LISLE, Ill.—Debate about degree offerings and equal participation among colleges to be involved with the DuPage multi-university occurred at a local business presentation Wednesday.

The multi-university will allow NIU to expand in the western suburbs and boost development along the high-tech I-88 corridor.

epresentatives from the University of Illlinois at Chicago and the Illinois Institute of Technology presented their sides to about 50 people. The multi-university’s list of active participants includes NIU, U of I at Champaign and Chicago campuses, Northwestern University, Argonne National Laboratory and Fermi National Laboratory.

“We came into the project with the idea that this is something everybody wants – now I’m not so sure,” said Irving Miller, projects planning director at U of I, before encouraging input from the audience.

“There’s a good likelihood we won’t see the project this century,” Miller said, partly because in addition to determining course and degree offerings, a site must be selected.

IIT is a “potential” participant depending on how the center’s planning continues, said Edwin Stueben, vice president of IIT West.
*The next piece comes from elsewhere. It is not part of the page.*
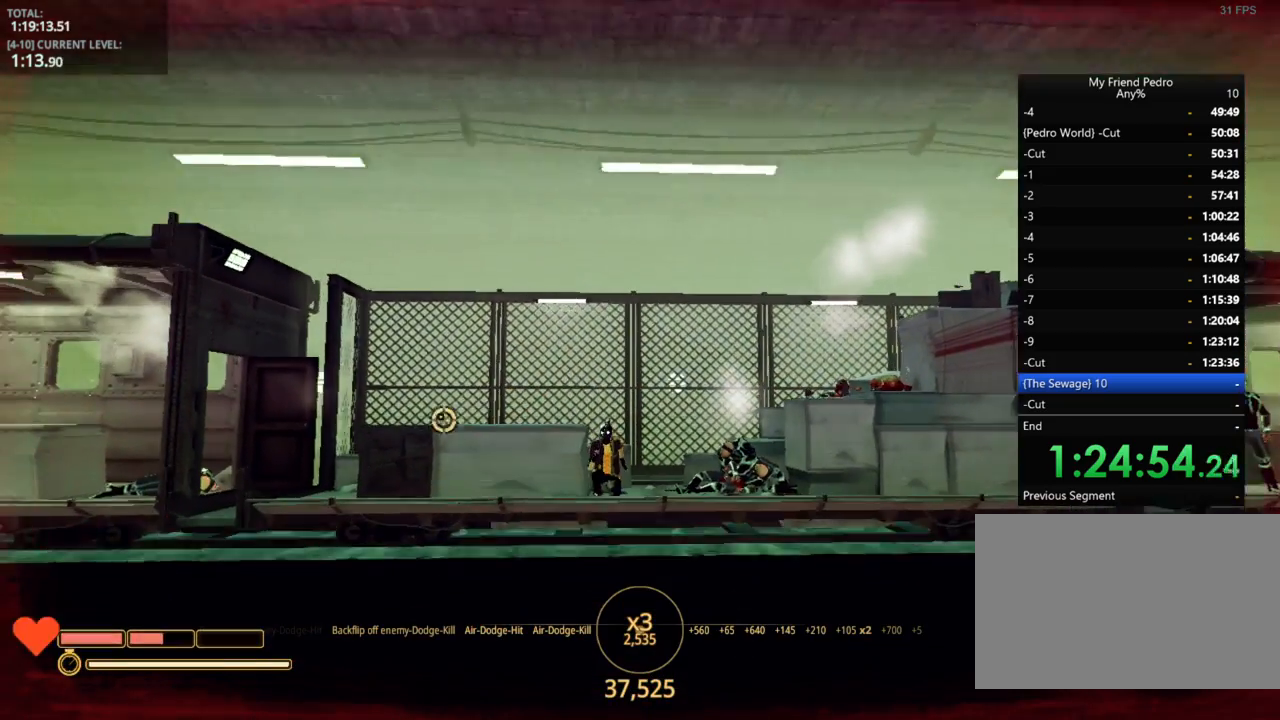
{"keys": ["shift"], "mouse_move": "still", "events": []}
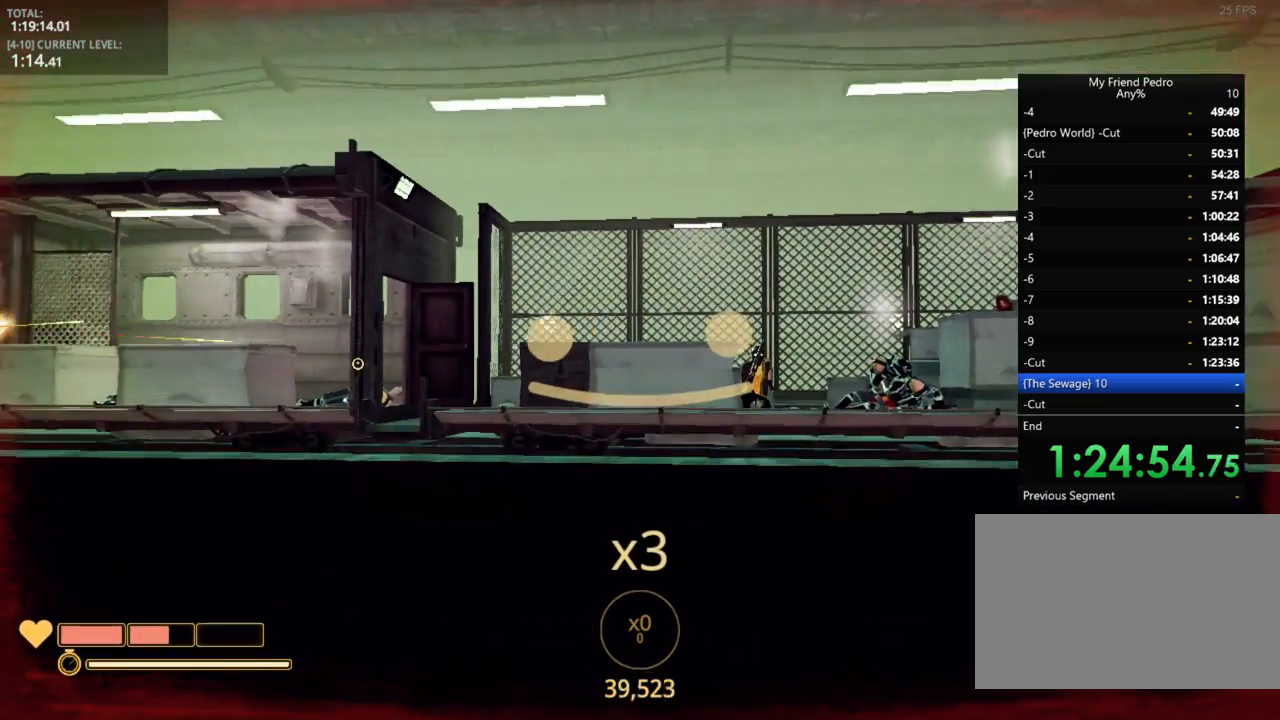
{"keys": ["d"], "mouse_move": "right", "events": [[134, "d", "down"], [284, "shift", "up"]]}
Miller said graduate and post-doctoral degrees will be given in science, mathematics and engineering. But Stueben said he wants only Ph.D. programs since master’s degrees are “already well-covered” at other institutions.

Post-doctoral programs are needed for employees who want to take classes and work, he said.

The best way to serve professionals would be to bring in experts from participating universities and offer a two- or three-day short-course format, Stueben said.

U of I has faced charges of abandoning the idea of a “multi-university” and dominating the project.

Sen. Patrick Welch, D-Peru, previously said the Illinois Board of Higher Education and Gov. James Thompson favored U of I by naming it the leading institution and awarding it $3 million last October to launch the planning.

U of I representatives recently tried to eliminate such fears by meeting with area college and business leaders. As a result, the once-called “U of I DuPage Center” changed its name to the Center for Advanced Education Research.

The switch will help to lessen the fears, but not erase them, Miller said.

But he said U of I has no control over what the state decides. “It’s natural for (the state legislature) to ask the U of I since it has a national and international stature in science technology,” Miller said.

The project is “not a U of I project, it’s a U of I management project. All participants will have equal access to the facility,” he said.

“We don’t want anyone shut out,” he said when representatives from smaller colleges questioned the center’s threat to their programs.

A representative from North Central College in Naperville said the smaller colleges “have a lot at stake in terms of programs that will be offered.”